The Iranian regime is driven by an Islamist ideology that sees the United States as its principal rival for dominance in the Middle East. Furthermore, while a president is elected every four years in Tehran, the country’s power rests almost solely in the hands of its supreme leader. This cleric directly controls the country’s most powerful military force, the Revolutionary Guard, and oversees clerical bodies that manage the judiciary, the legislature, and the executive. The president may be the public face of the regime, but that’s about it.

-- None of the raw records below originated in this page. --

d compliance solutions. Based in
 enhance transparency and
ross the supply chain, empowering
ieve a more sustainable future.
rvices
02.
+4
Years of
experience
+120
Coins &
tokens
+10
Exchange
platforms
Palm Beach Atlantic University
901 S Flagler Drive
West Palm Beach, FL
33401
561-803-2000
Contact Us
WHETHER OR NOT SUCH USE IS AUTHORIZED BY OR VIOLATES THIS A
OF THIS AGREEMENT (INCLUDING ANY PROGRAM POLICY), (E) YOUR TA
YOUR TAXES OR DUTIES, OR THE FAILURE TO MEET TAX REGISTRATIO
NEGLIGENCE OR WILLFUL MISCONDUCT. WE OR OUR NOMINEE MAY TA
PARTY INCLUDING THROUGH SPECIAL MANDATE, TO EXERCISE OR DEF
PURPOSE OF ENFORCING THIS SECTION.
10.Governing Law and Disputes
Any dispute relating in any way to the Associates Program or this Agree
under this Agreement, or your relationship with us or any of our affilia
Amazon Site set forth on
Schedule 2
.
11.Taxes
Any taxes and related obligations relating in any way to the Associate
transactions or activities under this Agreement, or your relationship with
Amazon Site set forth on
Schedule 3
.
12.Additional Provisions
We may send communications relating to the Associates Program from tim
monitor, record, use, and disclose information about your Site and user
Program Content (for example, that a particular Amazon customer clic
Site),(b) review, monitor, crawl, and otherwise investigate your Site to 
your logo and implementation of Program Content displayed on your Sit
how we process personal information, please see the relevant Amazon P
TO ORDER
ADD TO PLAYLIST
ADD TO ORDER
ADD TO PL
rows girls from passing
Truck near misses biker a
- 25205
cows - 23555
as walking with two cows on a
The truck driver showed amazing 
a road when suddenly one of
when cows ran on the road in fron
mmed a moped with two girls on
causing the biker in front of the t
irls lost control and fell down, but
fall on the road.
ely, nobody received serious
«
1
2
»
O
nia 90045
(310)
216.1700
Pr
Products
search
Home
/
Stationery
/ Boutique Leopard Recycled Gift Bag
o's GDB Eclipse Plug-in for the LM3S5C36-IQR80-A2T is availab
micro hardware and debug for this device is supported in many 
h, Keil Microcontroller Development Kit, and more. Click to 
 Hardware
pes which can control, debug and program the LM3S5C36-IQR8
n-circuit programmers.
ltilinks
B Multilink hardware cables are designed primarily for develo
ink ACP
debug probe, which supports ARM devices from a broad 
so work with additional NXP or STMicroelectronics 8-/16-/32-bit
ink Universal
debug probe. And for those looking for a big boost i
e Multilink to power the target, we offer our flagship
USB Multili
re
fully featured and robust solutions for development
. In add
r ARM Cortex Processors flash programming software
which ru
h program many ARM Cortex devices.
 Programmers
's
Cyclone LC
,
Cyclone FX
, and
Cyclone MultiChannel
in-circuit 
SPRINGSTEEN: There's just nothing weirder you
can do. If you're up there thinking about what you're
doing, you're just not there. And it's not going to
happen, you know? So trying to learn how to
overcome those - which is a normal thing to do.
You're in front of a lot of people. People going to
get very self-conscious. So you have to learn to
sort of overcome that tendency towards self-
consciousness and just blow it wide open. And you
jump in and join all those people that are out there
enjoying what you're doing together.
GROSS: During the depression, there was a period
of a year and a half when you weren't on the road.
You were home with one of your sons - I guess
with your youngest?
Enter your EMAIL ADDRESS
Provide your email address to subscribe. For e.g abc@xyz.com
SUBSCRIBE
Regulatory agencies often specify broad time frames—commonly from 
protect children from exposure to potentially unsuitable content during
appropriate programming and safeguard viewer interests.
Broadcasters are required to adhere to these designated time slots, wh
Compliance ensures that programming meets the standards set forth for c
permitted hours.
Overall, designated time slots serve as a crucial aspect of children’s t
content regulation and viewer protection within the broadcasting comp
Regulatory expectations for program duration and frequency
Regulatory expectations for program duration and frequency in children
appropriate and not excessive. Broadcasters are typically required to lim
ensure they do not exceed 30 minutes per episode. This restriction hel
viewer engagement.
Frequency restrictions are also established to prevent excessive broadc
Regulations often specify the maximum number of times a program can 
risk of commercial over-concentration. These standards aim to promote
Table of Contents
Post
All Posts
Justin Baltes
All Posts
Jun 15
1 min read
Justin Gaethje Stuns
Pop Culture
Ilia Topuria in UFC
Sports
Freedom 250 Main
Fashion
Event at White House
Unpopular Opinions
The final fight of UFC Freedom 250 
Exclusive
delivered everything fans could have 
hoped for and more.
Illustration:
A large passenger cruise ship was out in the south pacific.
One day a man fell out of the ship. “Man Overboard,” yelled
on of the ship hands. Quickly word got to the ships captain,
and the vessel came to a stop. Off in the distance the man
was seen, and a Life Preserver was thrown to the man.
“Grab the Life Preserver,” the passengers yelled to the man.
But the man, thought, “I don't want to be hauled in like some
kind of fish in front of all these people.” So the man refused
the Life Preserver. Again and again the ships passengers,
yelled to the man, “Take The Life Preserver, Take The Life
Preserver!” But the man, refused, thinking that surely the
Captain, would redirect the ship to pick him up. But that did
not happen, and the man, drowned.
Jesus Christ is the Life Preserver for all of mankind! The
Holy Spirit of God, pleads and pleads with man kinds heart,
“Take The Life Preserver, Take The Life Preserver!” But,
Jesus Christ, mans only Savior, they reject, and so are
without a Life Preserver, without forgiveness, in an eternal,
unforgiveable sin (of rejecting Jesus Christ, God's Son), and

During the shah’s rule, the United States built Iran into its staunchest ally in the Persian Gulf and a policeman of the region’s oil traffic. Washington sent billions of dollars in arms to the Iranian monarchy and showered the country with U.S. loans and development experts from American universities, the State Department, and the World Bank. President Obama’s closest political advisor, Valerie Jarrett, lived in Iran in the 1950s when her father ran a children’s hospital in the city of Shiraz. The United States, ironically, lent support to a nuclear program the shah pursued in partnership with the German conglomerate Siemens AG. The ruler touted the economic benefits of nuclear power, though he also hinted at its military application. Tehran’s Islamist government inherited the nuclear sites, but it appeared initially uncertain about using them.